魅惑のインド~ボリウッド映画の魅力を中心に
 アジア映画研究者: 松岡環氏

 インド人にとって映画は特別な娯楽で、一種のコミュニケーションツールになっている。ポピュラーなのは歌と踊りが入ったミュージカル形式だ。そこにラブロマンスやコメディ、アクション、スリル、サスペンスまで「ナヴァ・ラサ(9つの情感)」と呼ばれる、ありとあらゆる娯楽要素が詰め込まれている。上映時間もかつては2時間40~50分が当たり前だったが、近年はシネマコンプレックスの設立などで短縮化が起き、ミュージカルシーンが短くなったり、内容を特定のジャンルに絞ったりといった変化が表れている。

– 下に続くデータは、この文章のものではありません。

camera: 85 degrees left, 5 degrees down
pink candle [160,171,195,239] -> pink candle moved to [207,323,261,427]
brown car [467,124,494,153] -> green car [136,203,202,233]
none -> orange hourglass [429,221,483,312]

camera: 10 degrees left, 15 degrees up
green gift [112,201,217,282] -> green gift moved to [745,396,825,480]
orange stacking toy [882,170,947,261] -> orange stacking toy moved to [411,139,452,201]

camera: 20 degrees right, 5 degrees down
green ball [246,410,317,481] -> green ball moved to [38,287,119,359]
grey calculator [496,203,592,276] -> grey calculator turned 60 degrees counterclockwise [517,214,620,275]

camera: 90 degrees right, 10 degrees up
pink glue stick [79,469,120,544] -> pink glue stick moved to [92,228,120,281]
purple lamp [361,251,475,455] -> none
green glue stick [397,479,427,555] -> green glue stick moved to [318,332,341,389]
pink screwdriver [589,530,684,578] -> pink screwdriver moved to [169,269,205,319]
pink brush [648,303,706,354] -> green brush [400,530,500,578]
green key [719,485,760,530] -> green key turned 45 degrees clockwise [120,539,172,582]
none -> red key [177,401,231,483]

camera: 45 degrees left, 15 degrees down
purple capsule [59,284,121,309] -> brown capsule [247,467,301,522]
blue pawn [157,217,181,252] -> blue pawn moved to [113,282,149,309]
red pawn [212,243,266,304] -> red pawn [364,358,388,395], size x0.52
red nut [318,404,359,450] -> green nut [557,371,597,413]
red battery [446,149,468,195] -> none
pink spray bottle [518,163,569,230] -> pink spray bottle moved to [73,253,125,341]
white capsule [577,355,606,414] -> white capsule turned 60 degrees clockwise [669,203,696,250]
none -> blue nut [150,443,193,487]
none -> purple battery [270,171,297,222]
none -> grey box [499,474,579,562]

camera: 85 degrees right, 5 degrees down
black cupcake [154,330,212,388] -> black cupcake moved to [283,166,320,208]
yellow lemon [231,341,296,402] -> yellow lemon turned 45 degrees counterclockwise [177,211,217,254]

 字幕映画はほとんどなく、観客は自分が普段使っている言語の作品を見る。インドは多言語国家なので、必然的に作品数が増え、2014年度の年間製作本数は、日本500~600本、アメリカ約800本なのに対し、インドは1845本と世界一だった。多くの国がハリウッド映画に席巻される中、インドは興行収入の85%が国産映画で、非常に恵まれた状況と言える。映画業界はテレビや音楽、出版業界なども包括する強大なメディアになっている。

 インド映画は海外にも数多く輸出されている。日本では1926年に無声映画「亜細亜の光」を上映。66年の芸術映画「大地のうた」公開以降は、岩波ホール総支配人だった故高野悦子さんらの貢献もあり、コンスタントに紹介されるようになった。98年の「ムトウ 踊るマハラジャ」や2013年の「きっと、うまくいく」の大ヒットは記憶に新しいだろう。日本でのロケも近年増えており、13年に富山で撮影した作品は、雪景色や桜並木、合掌集落など日本を象徴する景色が多く盛り込まれ、「非常に美しい」とインドで話題になった。

 かつてインド映画と言えば、芸術もしくは娯楽の両極端に振れた作品が多かったが、近年はその中間を取った、良質で日本人の心情にも添うような作品が出てきている。ぜひ多くの方にインド映画を見ていただき、その魅力に触れてもらいたい。